▸ **Trecho do documento**

Um exemplo interessante vem dos Estados Unidos. O gráfico 1 mostra a relação de troca entre o leite e insumos nos Estados Unidos. Compare o período entre 1987 e 1997, com 1998 e 2008. Nota-se, além de um comportamento bem mais errático nesse segundo período, uma tendência de queda. É evidente que é muito mais fácil trabalhar em um cenário de estabilidade como o verificado entre 1987 e 1997, do que naquele que se instalou desde então.
Gráfico 1. Relação Leite/Alimentos nos Estados Unidos (fonte: Universidade de Wisconsin)
O gráfico 2 mostra um outro exemplo das incertezas que têm caracterizado o mercado. Nesse caso, o exemplo vem da Austrália e mostra que a rentabilidade da atividade não é mais função principal ou quase que exclusiva do preço do leite. Nos últimos anos, apesar da elevação dos preços (linha azul), a renda líquida da propriedade média (linha vermelha) tem flutuado seguindo uma outra realidade, fruto da volatilidade dos preços dos alimentos.
Gráfico 2. Preço ao produtor e renda líquida da fazenda de leite (Fonte: ABARE)
Esse ambiente de maior complexidade e de incertezas mexe com nossas verdades a respeito de qual é a melhor maneira de desenvolver a atividade em determinado lugar. Em 2010, estive na Nova Zelândia e vi com interesse centros de pesquisa e diversos produtores testando níveis de suplementação que variavam de quase zero a cerca de 50% da ingestão total de matéria seca, em um sistema filosoficamente próximo ao norte-americano. A lógica dessa experimentação é testar o comportamento técnico e econômico dos sistemas diante de preços de leite mais elevados (e insumos mais variáveis). De forma semelhante, no interleite 2009 trouxemos ao Brasil o norte-americano Al Wehner que, em plena crise, estava ganhando dinheiro no Sudeste dos EUA com um sistema parecido com o neozelandês.

▸ **Atividades propostas**
1: Indique se cada afirmação abaixo está de acordo com o trecho sobre o mercado de leite, respondendo "sim" ou "não" e citando literalmente as palavras do trecho que decidem a questão: (a) o gráfico 1 apresenta a relação de troca entre o leite e insumos nos Estados Unidos; (b) na Austrália, a rentabilidade da atividade continua dependendo quase exclusivamente do preço do leite; (c) na Nova Zelândia, os níveis de suplementação testados chegavam a cerca de 50% da ingestão total de matéria seca.
2: Extraia do trecho sobre o mercado de leite, sem qualquer alteração, a parte que começa em "O gráfico 2" e termina em "leite (Fonte: ABARE)".

[Registros armazenados]
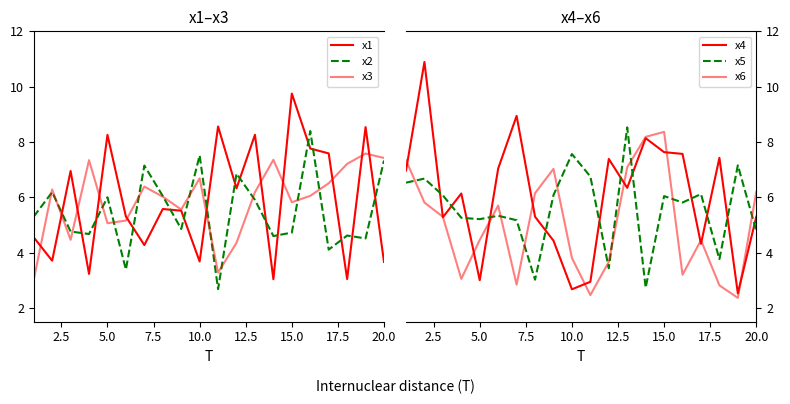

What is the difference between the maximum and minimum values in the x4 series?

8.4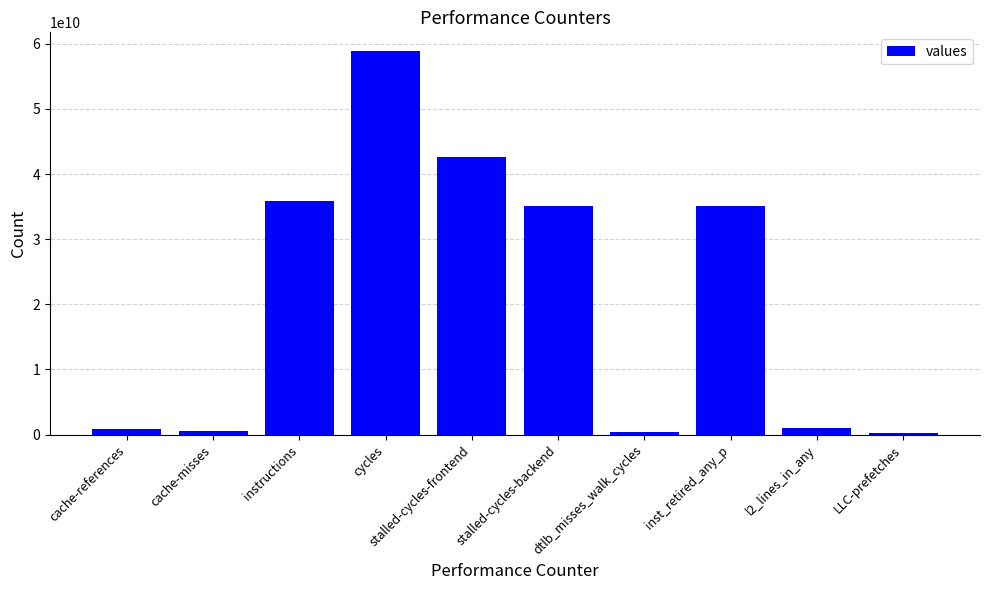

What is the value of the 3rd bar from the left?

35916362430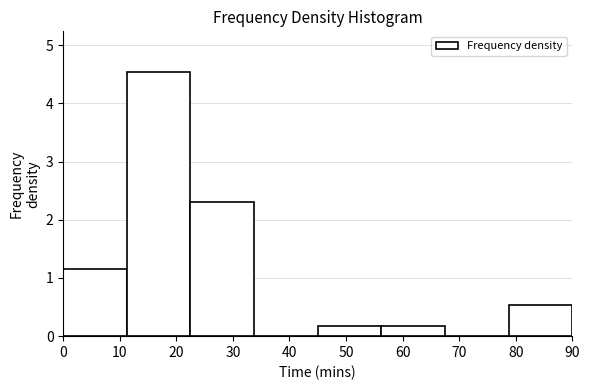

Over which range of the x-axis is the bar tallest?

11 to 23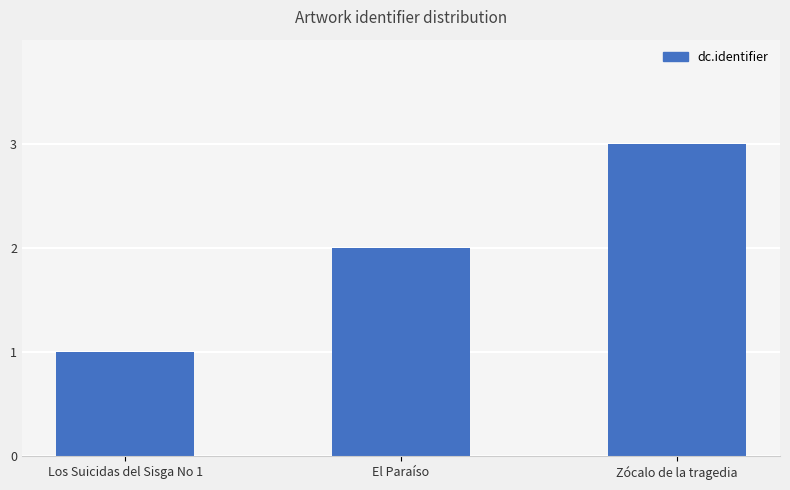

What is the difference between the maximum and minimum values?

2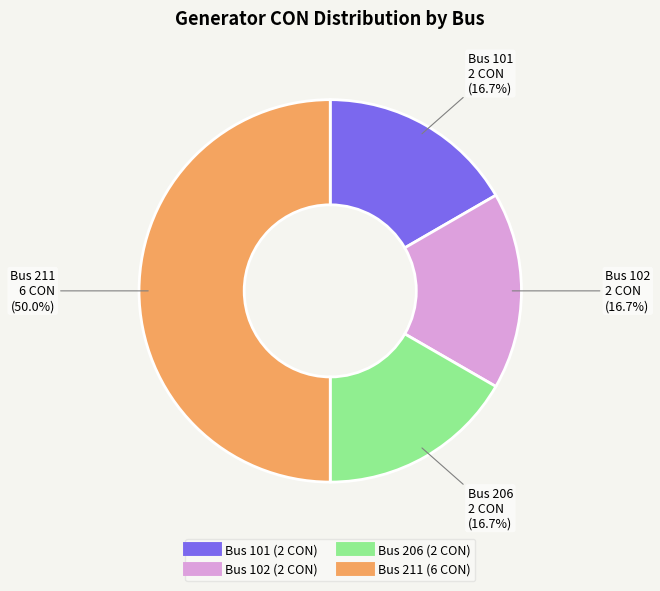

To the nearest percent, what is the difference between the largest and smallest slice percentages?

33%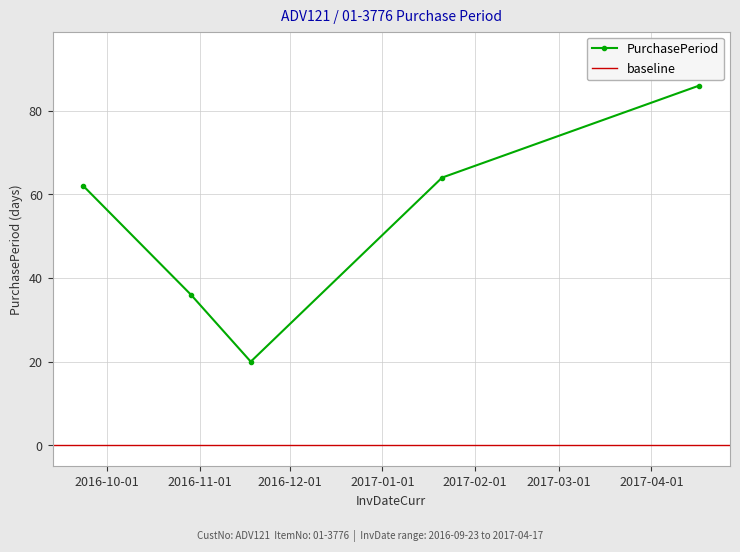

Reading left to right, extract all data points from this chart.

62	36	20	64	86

▸ **Respostas**
1:
(a) Sim: "O gráfico 1 mostra a relação de troca entre o leite e insumos nos Estados Unidos."
(b) Não: "a rentabilidade da atividade não é mais função principal ou quase que exclusiva do preço do leite"
(c) Sim: "níveis de suplementação que variavam de quase zero a cerca de 50% da ingestão total de matéria seca"

2:
O gráfico 2 mostra um outro exemplo das incertezas que têm caracterizado o mercado. Nesse caso, o exemplo vem da Austrália e mostra que a rentabilidade da atividade não é mais função principal ou quase que exclusiva do preço do leite. Nos últimos anos, apesar da elevação dos preços (linha azul), a renda líquida da propriedade média (linha vermelha) tem flutuado seguindo uma outra realidade, fruto da volatilidade dos preços dos alimentos.
Gráfico 2. Preço ao produtor e renda líquida da fazenda de leite (Fonte: ABARE)